> **Records shown**
>>>

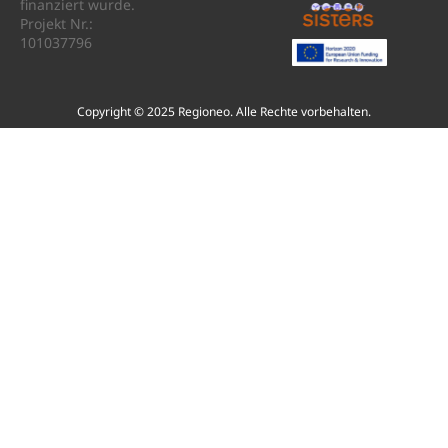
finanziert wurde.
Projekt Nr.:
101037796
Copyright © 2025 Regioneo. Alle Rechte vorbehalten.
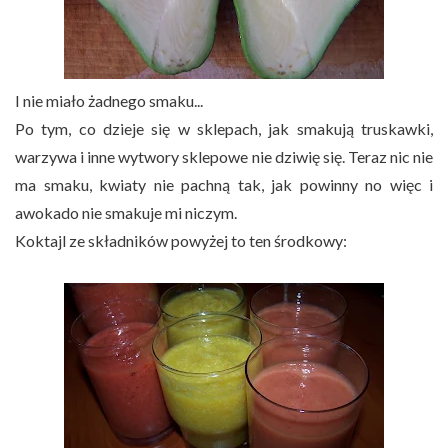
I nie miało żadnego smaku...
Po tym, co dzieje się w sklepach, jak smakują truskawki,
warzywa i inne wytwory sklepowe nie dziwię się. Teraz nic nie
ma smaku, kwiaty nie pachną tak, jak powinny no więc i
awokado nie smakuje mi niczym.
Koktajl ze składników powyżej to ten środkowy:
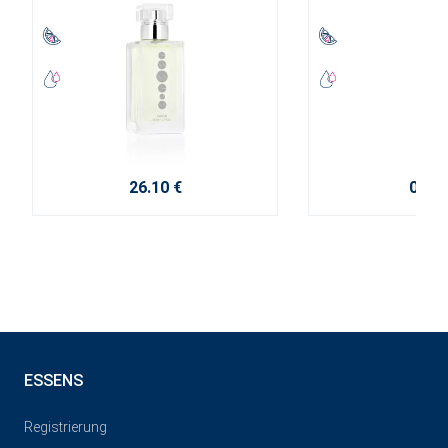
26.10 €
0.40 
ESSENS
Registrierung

<<<

> **Task statement**
Please reproduce the listing exactly, leaving out any pictures.

> **Answer to this task**
finanziert wurde.
Projekt Nr.:
101037796
Copyright © 2025 Regioneo. Alle Rechte vorbehalten.
I nie miało żadnego smaku...
Po tym, co dzieje się w sklepach, jak smakują truskawki,
warzywa i inne wytwory sklepowe nie dziwię się. Teraz nic nie
ma smaku, kwiaty nie pachną tak, jak powinny no więc i
awokado nie smakuje mi niczym.
Koktajl ze składników powyżej to ten środkowy:
26.10 €
0.40 
ESSENS
Registrierung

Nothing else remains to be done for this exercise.